-- Exercise objective --
Can you render the records, from their start up to and including the line with "## Running Jupyter Notebook", as a Markdown table with columns Row and Line, numbering each row and leaving out blank lines?

[Source data]
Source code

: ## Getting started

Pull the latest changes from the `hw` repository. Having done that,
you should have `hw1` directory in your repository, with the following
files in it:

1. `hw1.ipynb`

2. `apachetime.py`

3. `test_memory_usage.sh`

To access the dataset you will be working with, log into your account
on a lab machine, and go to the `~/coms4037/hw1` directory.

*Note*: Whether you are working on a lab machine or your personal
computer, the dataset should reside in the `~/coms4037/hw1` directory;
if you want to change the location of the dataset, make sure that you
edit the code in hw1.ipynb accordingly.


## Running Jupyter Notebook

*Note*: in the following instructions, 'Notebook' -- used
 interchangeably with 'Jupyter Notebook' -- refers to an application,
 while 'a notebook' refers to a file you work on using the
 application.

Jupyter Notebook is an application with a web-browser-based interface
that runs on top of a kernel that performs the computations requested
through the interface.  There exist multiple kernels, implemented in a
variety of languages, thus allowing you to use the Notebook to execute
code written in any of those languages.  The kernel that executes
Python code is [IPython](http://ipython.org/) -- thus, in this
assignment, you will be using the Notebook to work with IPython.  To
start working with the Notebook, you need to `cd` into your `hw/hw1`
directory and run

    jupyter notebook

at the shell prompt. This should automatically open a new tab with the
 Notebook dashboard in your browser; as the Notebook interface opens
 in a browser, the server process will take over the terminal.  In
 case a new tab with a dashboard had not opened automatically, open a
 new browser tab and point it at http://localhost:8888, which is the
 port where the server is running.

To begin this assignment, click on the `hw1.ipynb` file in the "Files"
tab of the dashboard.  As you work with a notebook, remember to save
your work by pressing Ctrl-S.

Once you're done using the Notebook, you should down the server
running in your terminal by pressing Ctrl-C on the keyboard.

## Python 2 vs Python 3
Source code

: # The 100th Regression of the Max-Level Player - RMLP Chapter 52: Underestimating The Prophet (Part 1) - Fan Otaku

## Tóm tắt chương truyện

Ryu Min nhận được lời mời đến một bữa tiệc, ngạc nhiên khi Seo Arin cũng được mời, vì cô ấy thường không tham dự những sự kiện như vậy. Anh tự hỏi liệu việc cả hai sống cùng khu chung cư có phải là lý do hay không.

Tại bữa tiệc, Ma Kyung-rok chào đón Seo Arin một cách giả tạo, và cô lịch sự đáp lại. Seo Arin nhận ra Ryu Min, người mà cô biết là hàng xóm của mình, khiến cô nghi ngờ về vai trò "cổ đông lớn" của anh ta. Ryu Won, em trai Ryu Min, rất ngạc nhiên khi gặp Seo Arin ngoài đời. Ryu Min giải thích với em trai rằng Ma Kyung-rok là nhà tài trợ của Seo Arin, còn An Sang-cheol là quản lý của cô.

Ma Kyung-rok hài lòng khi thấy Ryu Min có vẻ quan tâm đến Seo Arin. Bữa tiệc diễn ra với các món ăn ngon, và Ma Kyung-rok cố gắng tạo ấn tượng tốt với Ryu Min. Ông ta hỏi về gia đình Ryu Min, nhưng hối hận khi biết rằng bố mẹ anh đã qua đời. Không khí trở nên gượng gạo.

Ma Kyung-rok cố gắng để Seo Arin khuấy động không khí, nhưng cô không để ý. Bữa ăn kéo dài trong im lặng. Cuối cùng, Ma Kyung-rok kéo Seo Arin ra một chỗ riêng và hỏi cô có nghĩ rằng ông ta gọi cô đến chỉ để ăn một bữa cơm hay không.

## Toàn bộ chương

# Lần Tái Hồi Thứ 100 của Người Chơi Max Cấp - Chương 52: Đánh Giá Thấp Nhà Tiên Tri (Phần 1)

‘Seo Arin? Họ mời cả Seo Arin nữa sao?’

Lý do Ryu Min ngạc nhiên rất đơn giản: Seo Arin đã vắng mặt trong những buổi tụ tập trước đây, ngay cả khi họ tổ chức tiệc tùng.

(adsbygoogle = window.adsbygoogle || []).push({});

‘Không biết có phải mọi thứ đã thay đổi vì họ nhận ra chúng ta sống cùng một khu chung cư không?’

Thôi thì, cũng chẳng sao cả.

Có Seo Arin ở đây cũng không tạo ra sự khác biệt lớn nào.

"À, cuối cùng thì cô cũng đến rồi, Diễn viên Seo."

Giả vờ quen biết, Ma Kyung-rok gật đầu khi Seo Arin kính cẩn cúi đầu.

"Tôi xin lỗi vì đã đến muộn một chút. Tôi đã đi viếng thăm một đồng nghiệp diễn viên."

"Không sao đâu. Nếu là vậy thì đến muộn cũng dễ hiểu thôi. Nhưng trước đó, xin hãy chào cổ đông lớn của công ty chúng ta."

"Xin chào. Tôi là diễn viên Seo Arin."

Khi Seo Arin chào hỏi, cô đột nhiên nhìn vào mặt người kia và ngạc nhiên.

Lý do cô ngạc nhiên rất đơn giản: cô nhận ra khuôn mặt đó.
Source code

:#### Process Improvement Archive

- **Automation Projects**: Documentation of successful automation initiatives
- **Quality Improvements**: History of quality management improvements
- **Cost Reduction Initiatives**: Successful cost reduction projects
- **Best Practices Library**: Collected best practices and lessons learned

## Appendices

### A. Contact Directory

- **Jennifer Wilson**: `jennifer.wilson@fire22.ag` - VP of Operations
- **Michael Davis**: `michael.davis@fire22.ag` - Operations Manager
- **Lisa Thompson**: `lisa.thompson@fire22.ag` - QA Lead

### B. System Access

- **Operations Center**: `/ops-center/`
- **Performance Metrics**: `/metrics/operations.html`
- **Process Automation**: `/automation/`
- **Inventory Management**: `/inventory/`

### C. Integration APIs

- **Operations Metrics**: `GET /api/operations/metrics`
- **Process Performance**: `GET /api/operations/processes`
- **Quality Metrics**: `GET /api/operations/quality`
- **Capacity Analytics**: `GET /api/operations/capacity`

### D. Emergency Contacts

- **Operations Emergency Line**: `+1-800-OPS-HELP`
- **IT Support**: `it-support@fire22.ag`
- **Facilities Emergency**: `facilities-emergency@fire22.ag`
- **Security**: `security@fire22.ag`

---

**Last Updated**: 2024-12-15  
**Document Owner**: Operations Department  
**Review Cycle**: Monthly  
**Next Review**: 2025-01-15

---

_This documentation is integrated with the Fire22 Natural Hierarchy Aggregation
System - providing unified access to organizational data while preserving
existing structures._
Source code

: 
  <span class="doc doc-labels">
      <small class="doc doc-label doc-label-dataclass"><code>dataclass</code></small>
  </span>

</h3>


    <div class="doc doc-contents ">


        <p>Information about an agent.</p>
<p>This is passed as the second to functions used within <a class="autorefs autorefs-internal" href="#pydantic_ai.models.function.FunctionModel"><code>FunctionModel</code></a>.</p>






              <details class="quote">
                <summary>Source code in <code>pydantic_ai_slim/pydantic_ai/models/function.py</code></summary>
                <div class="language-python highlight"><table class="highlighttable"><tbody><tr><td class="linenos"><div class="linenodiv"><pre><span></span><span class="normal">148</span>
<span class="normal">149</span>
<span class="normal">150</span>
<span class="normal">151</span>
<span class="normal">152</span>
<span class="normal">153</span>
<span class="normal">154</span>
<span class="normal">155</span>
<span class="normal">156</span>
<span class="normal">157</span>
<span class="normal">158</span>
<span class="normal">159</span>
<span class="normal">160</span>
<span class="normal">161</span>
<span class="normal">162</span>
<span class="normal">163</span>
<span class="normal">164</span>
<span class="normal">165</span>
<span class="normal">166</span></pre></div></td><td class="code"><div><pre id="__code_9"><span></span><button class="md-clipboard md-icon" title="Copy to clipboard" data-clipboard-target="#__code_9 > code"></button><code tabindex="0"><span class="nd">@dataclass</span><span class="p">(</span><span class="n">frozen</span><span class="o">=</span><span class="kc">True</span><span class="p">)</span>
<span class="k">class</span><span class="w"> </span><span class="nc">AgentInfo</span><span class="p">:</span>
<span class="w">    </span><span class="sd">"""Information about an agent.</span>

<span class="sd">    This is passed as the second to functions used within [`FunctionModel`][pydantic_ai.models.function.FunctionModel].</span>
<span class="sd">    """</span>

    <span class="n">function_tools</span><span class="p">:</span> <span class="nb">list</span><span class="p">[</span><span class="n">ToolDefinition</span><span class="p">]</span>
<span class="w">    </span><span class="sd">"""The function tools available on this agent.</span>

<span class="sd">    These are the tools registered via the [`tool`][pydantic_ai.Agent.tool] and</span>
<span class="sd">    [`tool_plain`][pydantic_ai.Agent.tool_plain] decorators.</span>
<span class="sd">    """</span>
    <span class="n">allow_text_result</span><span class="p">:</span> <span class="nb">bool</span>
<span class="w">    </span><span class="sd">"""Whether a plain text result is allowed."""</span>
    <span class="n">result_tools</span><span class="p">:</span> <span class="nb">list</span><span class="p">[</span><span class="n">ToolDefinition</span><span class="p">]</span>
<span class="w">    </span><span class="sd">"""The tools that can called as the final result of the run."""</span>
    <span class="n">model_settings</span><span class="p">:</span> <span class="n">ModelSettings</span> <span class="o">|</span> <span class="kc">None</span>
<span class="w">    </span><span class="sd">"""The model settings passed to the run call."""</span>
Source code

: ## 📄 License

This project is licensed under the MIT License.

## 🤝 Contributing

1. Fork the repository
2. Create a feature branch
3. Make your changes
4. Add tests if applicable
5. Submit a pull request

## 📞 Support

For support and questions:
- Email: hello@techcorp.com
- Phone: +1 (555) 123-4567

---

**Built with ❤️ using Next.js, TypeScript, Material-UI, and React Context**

-- Task result --
| Row | Line |
|---|---|
| 1 | Source code |
| 2 | : ## Getting started |
| 3 | Pull the latest changes from the `hw` repository. Having done that, |
| 4 | you should have `hw1` directory in your repository, with the following |
| 5 | files in it: |
| 6 | 1. `hw1.ipynb` |
| 7 | 2. `apachetime.py` |
| 8 | 3. `test_memory_usage.sh` |
| 9 | To access the dataset you will be working with, log into your account |
| 10 | on a lab machine, and go to the `~/coms4037/hw1` directory. |
| 11 | *Note*: Whether you are working on a lab machine or your personal |
| 12 | computer, the dataset should reside in the `~/coms4037/hw1` directory; |
| 13 | if you want to change the location of the dataset, make sure that you |
| 14 | edit the code in hw1.ipynb accordingly. |
| 15 | ## Running Jupyter Notebook |